La P... respectueuse - Lizzie Mac Cay est une prostituée qui a subi des violences de la part du neveu d'un sénateur et de ses amis. Un Nègre en cavale lui demande sa protection. Il est poursuivi pour le crime qu'a subi Lizzie et il lui demande de rétablir la vérité quand la police et la famille du sénateur Clarke l'interrogeront. Mais ces derniers tentent d'arracher à Lizzie une fausse déposition. Pour eux, une prostituée voire une femme vaut à peine mieux qu'un noir et la seule façon qu'elle a de gagner un peu d'estime est de vendre un être plus pitoyable qu'elle. La brusquerie et la vulgarité dont tous font preuve à l'égard de Lizzie et du Nègre finissent par avoir raison des résolutions de la prostituée, qui finit par accepter que soient achetés son mensonge et son silence. Fred, le neveu du sénateur, ne peut se défaire de l'attirance qu'il éprouve pour elle même s'il la déteste de l'avoir ainsi attaché : "Qu'est-ce que tu m'as fait ? Tu colles à moi comme mes dents à mes gencives. Je te vois partout, je vois ton ventre, ton sale ventre de chienne, je sens ta chaleur dans mes mains, j'ai ton odeur dans les narines. J'ai couru jusqu'ici, je ne savais pas si c'était pour te tuer ou pour te prendre de force. Maintenant, je sais. (Il la lâche brusquement.) Je ne peux pourtant pas me damner pour une putain."

Jean-Paul Sartre a écrit cette pièce très peu de temps après la Seconde Guerre Mondiale.
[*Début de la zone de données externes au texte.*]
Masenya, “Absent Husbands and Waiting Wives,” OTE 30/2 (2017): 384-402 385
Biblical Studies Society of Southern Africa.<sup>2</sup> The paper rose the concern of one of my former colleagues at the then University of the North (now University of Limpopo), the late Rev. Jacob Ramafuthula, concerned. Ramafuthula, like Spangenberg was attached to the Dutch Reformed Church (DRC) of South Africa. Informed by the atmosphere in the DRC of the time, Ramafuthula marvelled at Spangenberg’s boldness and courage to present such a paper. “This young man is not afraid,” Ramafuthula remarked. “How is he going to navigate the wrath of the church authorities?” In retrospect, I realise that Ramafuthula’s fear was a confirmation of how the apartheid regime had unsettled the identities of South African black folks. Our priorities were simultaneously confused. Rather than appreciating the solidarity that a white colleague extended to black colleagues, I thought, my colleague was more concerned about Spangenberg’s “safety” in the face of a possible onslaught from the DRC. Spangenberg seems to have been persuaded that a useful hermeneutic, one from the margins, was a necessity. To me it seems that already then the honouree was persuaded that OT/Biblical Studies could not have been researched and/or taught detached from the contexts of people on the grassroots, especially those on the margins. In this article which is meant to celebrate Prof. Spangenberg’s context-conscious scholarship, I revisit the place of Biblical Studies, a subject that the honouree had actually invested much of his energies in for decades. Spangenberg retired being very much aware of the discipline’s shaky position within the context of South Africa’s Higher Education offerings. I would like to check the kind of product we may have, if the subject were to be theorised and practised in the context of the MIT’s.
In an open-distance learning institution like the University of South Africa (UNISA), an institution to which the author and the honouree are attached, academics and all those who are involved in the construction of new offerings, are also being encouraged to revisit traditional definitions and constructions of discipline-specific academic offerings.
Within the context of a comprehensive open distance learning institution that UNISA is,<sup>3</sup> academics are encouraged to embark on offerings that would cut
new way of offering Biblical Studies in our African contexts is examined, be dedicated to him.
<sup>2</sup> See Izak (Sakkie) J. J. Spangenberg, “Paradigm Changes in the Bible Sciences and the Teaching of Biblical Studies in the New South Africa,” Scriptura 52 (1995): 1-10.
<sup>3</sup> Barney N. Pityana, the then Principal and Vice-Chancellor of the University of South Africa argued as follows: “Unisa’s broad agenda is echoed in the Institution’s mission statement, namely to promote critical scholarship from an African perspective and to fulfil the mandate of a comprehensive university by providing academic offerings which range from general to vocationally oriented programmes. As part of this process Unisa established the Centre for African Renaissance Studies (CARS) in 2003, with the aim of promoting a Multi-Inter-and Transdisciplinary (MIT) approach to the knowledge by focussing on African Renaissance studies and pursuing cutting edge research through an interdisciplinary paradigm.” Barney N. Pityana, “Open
La haine raciale est alors une composante affligeante de la société américaine. La puissance du langage et les annotations scéniques font de cette pièce un concentré de haine et de violence, mais aussi d'émotion et de révolte. le dégoût qu'éprouve Fred au sujet des Noirs et de la prostitution s'exprime par un dégoût des odeurs: ça pue le nègre et ça pue le vice.

J'ai toujours été interloquée par le titre et les points qui remplacent le mot complet. Censure de la part de l'éditeur peut-être, mais il me semble que c'est aussi une façon de montrer que la personne au-delà du mot qui la désigne est innommable. La juxtaposition du mot "putain", lourd d'opprobe et de sous-entendus négatifs, avec le qualitatif "respectueuse" est un des plus bels oxymores de la littérature. Inutile d'en dire davantage, le titre se vend tout seul et les trois points en disent beaucoup.

Morts sans sépulture - Lucie, Henri, François, Sorbier, Canoris ont été arrêtés par la milice en raison de leurs activités au sein de la Résistance. Ils attendent qu'on vienne les chercher, terrifiés par les séances de torture à venir, les séances où on leur demandera où est leur chef, Jean. Mais Jean est pris à son tour. Ils sont alors six à se regarder dans ce grenier, à se dire des vérités. Pire que les souffrances infligées par leurs geoliers, la présence des autres devient insupportable pour chacun.

Terrible confrontation! Les bourreaux ne sont pas les miliciens qui ne sont que de falots personnages. Ce sont les alliés qui se détruisent les uns les autres. Déchirés par le poids de leur secret, ils tentent de défendre leurs idéaux jusqu'au bout, jusqu'à l'agonie. Chacun résiste différemment à la torture :du plus vieux qui ne crie pas au plus jeune qui sait qu'il craquera en passant par la femme qui ressort souillée, les victimes deviennent coupables et assassines.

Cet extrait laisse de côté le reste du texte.